During the life of an organism, its genetic material encoded in DNA undergoes various types of damage. This happens both during cell division and due to various environmental factors, such as ultraviolet radiation or harmful chemicals. Each cell develops many thousands of such defects every day. Hence, the cells are equipped with complex and extremely precise repair mechanisms that continuously recognize and repair damage to DNA. Otherwise, errors accumulating in the structure of nucleic acids would prevent the smooth functioning of cells and, consequently, that of tissues, organs, and entire organisms. Defects in DNA repair, and the resulting DNA instability, are one of the reasons for the formation and development of cancer, neurodegenerative diseases, as well as aging.

Nowotny has described the structure, characterized the function, and explained the mechanism of several proteins and protein complexes key in cell biology, which interact with nucleic acids and participate in DNA repair. The results of his work have been described in several highly cited scientific journals.

One group of enzymes involved in DNA repair described by Nowotny are resolvases, which are proteins involved in one of the DNA repair pathways: the homologous recombination of DNA. An important process occurring in the cells of all DNA-containing organisms ? from viruses to humans ? homologous recombination involves the exchange of certain DNA fragments between two similar molecules of this acid. Homologous recombination is a universal, ubiquitous mechanism used by cells to e.g. accurately repair breaks in both DNA strands, which are extremely dangerous to the cell. To fulfill its purpose, homologous recombination must be accurate or cause no mutations. Nowotny has studied and described the structure and function of a bacterial resolvase called RuvC, which is involved in homologous recombination. This research allowed scientists to understand the mechanism of the RuvC enzyme, which consists in coordinating notches in DNA strands.

Other proteins described by Nowotny and involved in DNA repair include nucleases (enzymes that cut the DNA strand) named SLX1 and Rad2. These are enzymes that work in eukaryotic cells, which also include human cells. The Rad2 nuclease cuts the damaged DNA fragment. Nowotny?s list of studies on enzymes interacting with DNA in various genome repair pathways does not end there: the number and range of the proteins he characterized are impressive.

In his endeavor to determine the structure of proteins and their complexes in DNA, Nowotny employs the latest biochemical methodologies combined with X-ray crystallography and, more recently, cryogenic electron microscopy (cryo-EM).
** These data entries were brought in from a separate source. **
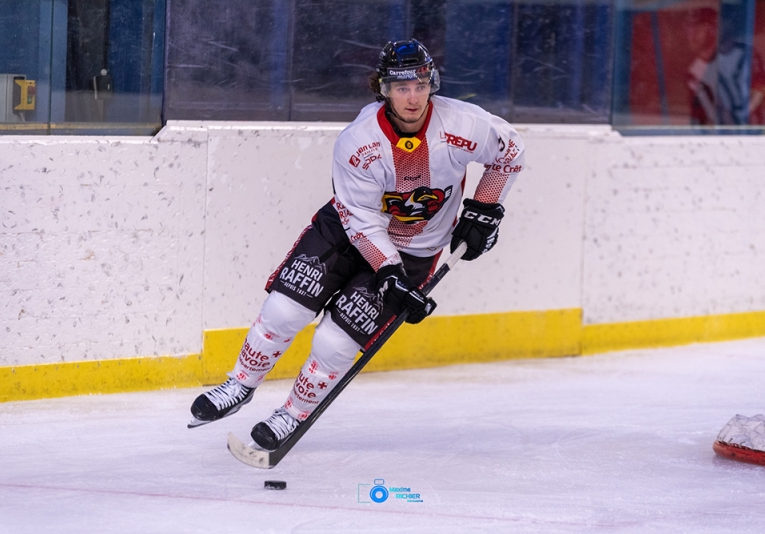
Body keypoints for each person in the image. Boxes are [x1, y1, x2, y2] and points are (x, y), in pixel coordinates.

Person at [188, 39, 525, 451]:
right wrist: (388, 271)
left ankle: (292, 414)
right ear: (383, 89)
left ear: (432, 84)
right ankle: (239, 385)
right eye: (402, 87)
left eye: (420, 85)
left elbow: (510, 152)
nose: (413, 98)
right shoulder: (358, 141)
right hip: (346, 232)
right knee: (283, 310)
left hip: (416, 250)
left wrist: (483, 209)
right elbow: (361, 220)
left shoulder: (464, 125)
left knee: (334, 343)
Research into how DNA repair proteins work not only increases our understanding of what happens inside cells but is also of great practical importance. Since DNA damage contributes to the formation and development of cancers and neurodegenerative diseases, among other illnesses, proteins that repair this damage and maintain genome stability could become targets for creating drugs effective in treating these diseases. On the other hand, we know that cancer cells have disrupted DNA repair mechanisms, making them more sensitive to DNA damage, with which they cannot cope and die. Many of the currently used anticancer drugs damage DNA, thus leading to the death of cancer cells. The ability to block repair mechanisms in cancer cells even more strongly would increase the effectiveness of cancer drugs. This is a relatively new concept and a promising avenue for the development of anticancer drugs, for which Prof. Marcin Nowotny?s research provides a perfect contribution.